Physicians within the Center for Esophageal Disease are experienced in the different approaches used for disorders of the esophagus including minimally invasive techniques, transhiatal, and transthoracic resection of the esophagus, partial and complete fundoplications for reflux disease, lengthening procedures for complex esophageal repairs and transoral stapling (without an incision) of Zenker's diverticulum. In addition, nonsurgical therapies such as photodynamic therapy, laser, and stenting are offered to appropriate patients.
There are two physicians leading the Center, Dr. Peter J. Kahrilas and Dr. John E. Pandolfino.

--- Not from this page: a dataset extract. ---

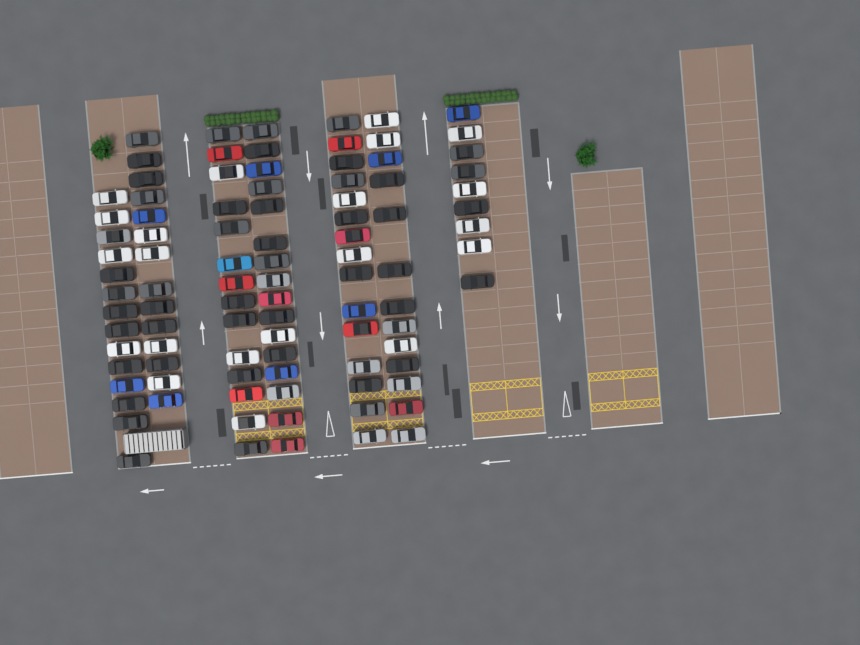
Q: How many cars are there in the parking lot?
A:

Dr. Peter J. Kahrilas is a global leader in Esophageal Disease and has been at Northwestern since 1996. His research focus is on esophageal and oropharyngeal physiology and pathophysiology. Oropharyngeal studies are aimed at describing the normal mechanics of swallowing and the modifiability that can be imposed therapeutically. These studies use computerized analysis of manometric and videofluorographic swallowing studies. Pathophysiologic studies of the oropharynx focus on mechanisms that result in dysphagia and the efficacy of volitional compensatory strategies in modifying these defects.
Esophageal research has centered on the motor activity of the upper esophageal sphincter, peristaltic function, the pathophysiology of esophageal motor disorders, and the pathophysiology of gastroesophageal reflux disease. Upper esophageal sphincter investigations utilized manometry and videofluoroscopy to describe reflexive response to esophageal stimuli, as well as normal activity during sleep, acid reflux, meals, and swallowing. Studies of the esophageal body have described the contractile pattern of longitudinal muscle during peristalsis and are examining the efficacy of peristaltic function in effecting volume clearance and relating this quantitative assessment of peristaltic efficacy to the subjective experience of dysphagia. Investigations of reflux disease are examining the mechanisms by which anatomic variables, inclusive of but not limited to hiatus hernia, interact with physiological responses to modulate disease severity.
A current research focus is on applying high-resolution solid-state manometry to the analysis of esophagogastric junction pathophysiology both with respect to reflux disease and esophageal motor disorders. Previous research interests have included central nervous system neurophysiology, autonomic nervous system neurophysiology as it relates to sodium homeostasis, and screening for esophageal cancer.
Dr.John E. Pandolfino is part of multiple NIH grants awarded for esophageal research and is published in the New England Journal of Medicine and American Journal of Gastroenterology to name a limited few.
Northwestern is the field leader regarding the education, research, and care of Esophageal Disease, as well as, technology for patient treatment. Visiting physicians and researchers from around the world come to Northwestern each year. The Esophageal Center also has the largest base of medical specialty residents within the Department of Medicine.